# [TEXT SEGMENT]
Cassatt management tools get virtual

New module lets Collage product govern virtual machines as well as physical machines.

Server software start-up Cassat has introduced a module to enable its core product to control virtual machines as well as the physical machines it now governs.

The Cross-Virtualization Manager module, released Monday, extends Cassatt's Collage software , used to automate management of large numbers of servers. XVM adds the ability to govern which jobs are running on which virtual machines; to move jobs from one to another if a server fails; and start and stop virtual machines, the San Jose, Calif.-based company said.

The software is designed to address the problem of "virtual machine sprawl," a sequel to the server sprawl that arrived when customers started buying large quantities of x86 systems, said Rich Green , Cassatt's executive vice president of products.

"If you ask data center systems to turn into 10 more machines per machine, suddenly you've created a dramatic problem in managing these," Green said. "Whether a machine is physical or virtual, it brings about the same management overhead."

# [DIRECTIONS]
#1 According to the article on Cassatt's management tools, why does virtual machine sprawl pose a management problem? Answer in one to three sentences.
#2 Reproduce the passage of the article on Cassatt's management tools between "Cassatt management tools" and "president of products.", inclusive.
#3 Continue the article on Cassatt's management tools from the point at which it ends.

# [DATASET EXCERPT]

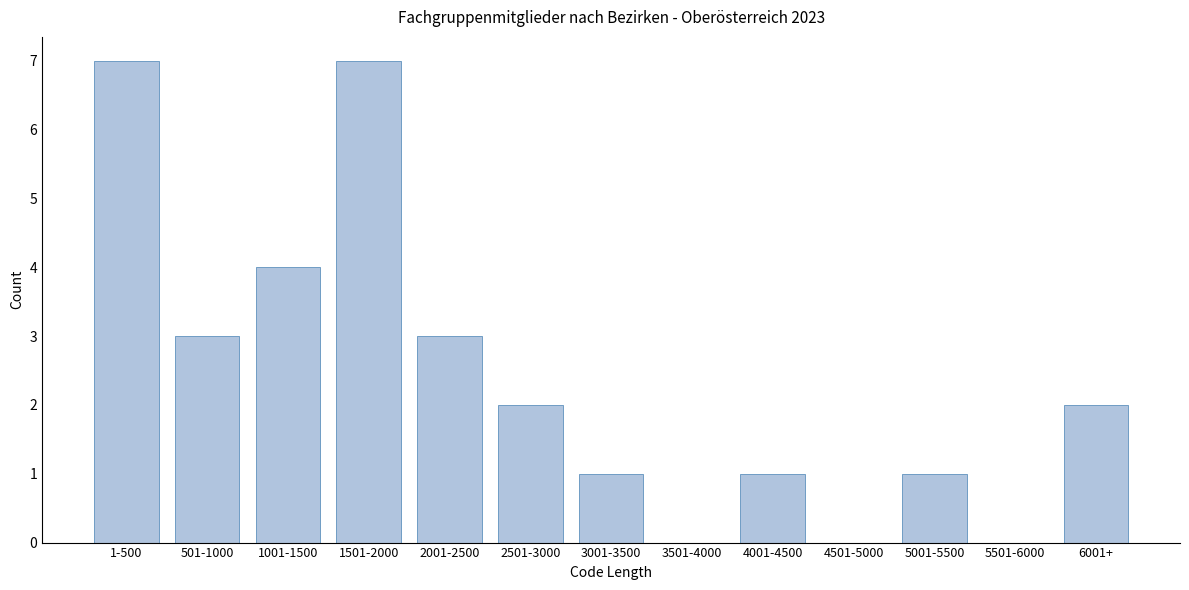

Reading right to left, list all the values displayed in this chart.

6001+=2	5501-6000=0	5001-5500=1	4501-5000=0	4001-4500=1	3501-4000=0	3001-3500=1	2501-3000=2	2001-2500=3	1501-2000=7	1001-1500=4	501-1000=3	1-500=7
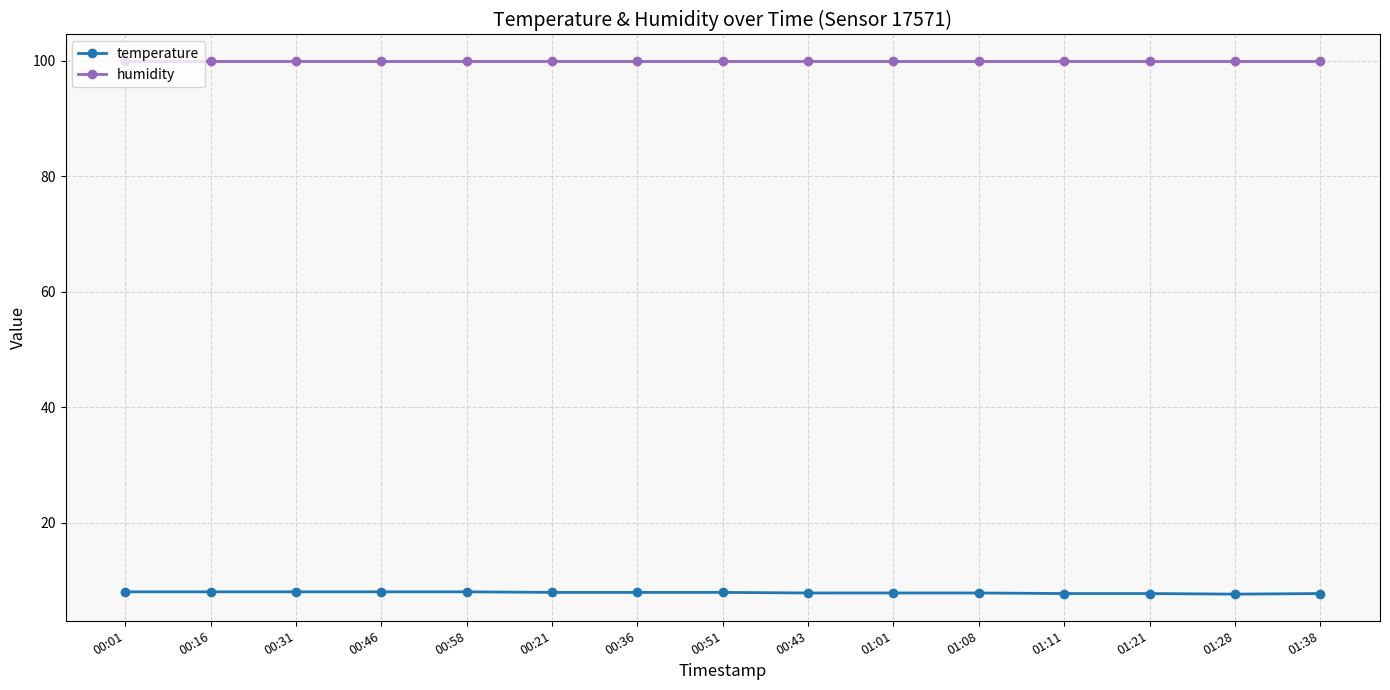

What is the difference between the highest and lowest values at 00:36?

92.0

# [ANSWERS TO THE EXERCISE]
#1 Asking data center systems to turn each machine into ten more machines creates a dramatic management problem. Whether a machine is physical or virtual, it brings about the same management overhead.

#2
Cassatt management tools get virtual

New module lets Collage product govern virtual machines as well as physical machines.

Server software start-up Cassat has introduced a module to enable its core product to control virtual machines as well as the physical machines it now governs.

The Cross-Virtualization Manager module, released Monday, extends Cassatt's Collage software , used to automate management of large numbers of servers. XVM adds the ability to govern which jobs are running on which virtual machines; to move jobs from one to another if a server fails; and start and stop virtual machines, the San Jose, Calif.-based company said.

The software is designed to address the problem of "virtual machine sprawl," a sequel to the server sprawl that arrived when customers started buying large quantities of x86 systems, said Rich Green , Cassatt's executive vice president of products.

#3
The XVM software works in conjunction with the three major virtualization foundations of x86 servers: VMware, Xen and Microsoft. It already cooperates with VMware's virtual machine products, and will be available for Xen in June and Microsoft Virtual Server in the second half of the year, Green said.

Virtualization is adding new angles to the management software market, but management software isn't a new market.

IBM, for one, is working on management tools, including TotalStorage Productivity Center and IBM Director, to manage both physical and virtual machines. "IBM's experience as a systems vendor and over four decades of virtualization experience give us a unique perspective on addressing these issues," said Rich Lechner, IBM's vice president of virtualization.

Cassatt's core software, Collage, has a starting price of $100,000 to control 40 servers, or about $2,500 each, said Jay Fry, the company's vice president of marketing. The XVM module costs an additional $1,250 per server.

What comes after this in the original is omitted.